Lors de l'entrainement de base, on apprend "tout, depuis la survie de base jusqu'à la compréhension de ce qu'est la guerre, comment prendre les armes ou même comment se présenter ou communiquer avec les gens, comment se comporter dans des situations exceptionnelles au sein de la société ou lors des combats", précise Rudolfs Aboltins, un des volontaires à Skrunda.

Comme nombre d'autres, il a décidé de s'engager après l'invasion de l'Ukraine. Même s'il déclare ne pas se sentir directement menacé, "entendre parler des atrocités de Boutcha, Irpin ou ailleurs en Ukraine" lui prouve que "ce que je fais en ce moment pourrait avoir de l'importance dans le futur".

"Nous avons pris les armes et commencé à apprendre à tirer parce que nous voulons être capables de protéger nos proches", explique-t-il.

Après ce premier entrainement, il suivra, comme Mme Danosa, une formation spécialisée en communication civils-armée.

D'autres pourront, s'ils souhaitent continuer, devenir tireurs d'élite, opérateurs d'armes antichars, spécialistes en transmissions, etc.

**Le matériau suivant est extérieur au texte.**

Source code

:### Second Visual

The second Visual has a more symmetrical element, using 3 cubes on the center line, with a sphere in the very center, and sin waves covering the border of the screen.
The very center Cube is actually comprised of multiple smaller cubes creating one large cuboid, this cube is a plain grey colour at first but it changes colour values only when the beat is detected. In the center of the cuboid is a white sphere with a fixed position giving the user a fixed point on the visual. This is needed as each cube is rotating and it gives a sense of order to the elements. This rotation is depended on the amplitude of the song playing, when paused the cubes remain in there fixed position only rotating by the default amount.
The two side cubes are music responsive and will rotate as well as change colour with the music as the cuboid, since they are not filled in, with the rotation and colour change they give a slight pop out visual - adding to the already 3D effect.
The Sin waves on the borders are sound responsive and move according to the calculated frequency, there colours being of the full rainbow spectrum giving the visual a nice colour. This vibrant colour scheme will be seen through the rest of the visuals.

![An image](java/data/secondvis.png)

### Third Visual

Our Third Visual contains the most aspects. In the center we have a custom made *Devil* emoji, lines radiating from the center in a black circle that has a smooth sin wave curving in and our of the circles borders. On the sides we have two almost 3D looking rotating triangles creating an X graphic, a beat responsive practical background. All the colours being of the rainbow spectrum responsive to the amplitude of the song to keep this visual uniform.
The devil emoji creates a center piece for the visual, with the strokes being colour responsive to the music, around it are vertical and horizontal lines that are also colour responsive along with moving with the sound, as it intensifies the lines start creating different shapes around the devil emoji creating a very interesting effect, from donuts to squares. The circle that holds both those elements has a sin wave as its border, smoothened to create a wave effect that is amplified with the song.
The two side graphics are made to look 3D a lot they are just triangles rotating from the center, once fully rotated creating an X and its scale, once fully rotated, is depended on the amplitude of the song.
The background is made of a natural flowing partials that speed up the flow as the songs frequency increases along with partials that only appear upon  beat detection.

Juris Kukulis, 35 ans, entrepreneur, en son dernier week-end d'entrainement à Skrunda, a vu sa décision de s'engager approuvée par sa femme.

"Elle a dit qu'au moins un membre de la famille doit s'inscrire et acquérir des compétences de base pour que si quelque chose arrive, on sache quoi faire", déclare ce père de deux fils de 5 et 12 ans.

Cachés à la lisière de la forêt, pratiquement invisibles avec leur tenue de camouflage et visage peint, une trentaine de soldats s'entraine à attaquer un convoi.

Concentrés, mitraillette à la main, ils attendent dans un silence absolu. Pour ne pas se faire remarquer par l'ennemi, ils communiquent par gestes ou avec un fil tiré entre eux.

Une fois la voiture arrivée, une canonnade explose. Au bout de plusieurs secondes, le klaxon retentit longuement. Le chauffeur, la tête sur le volant, fait semblant d'être mort.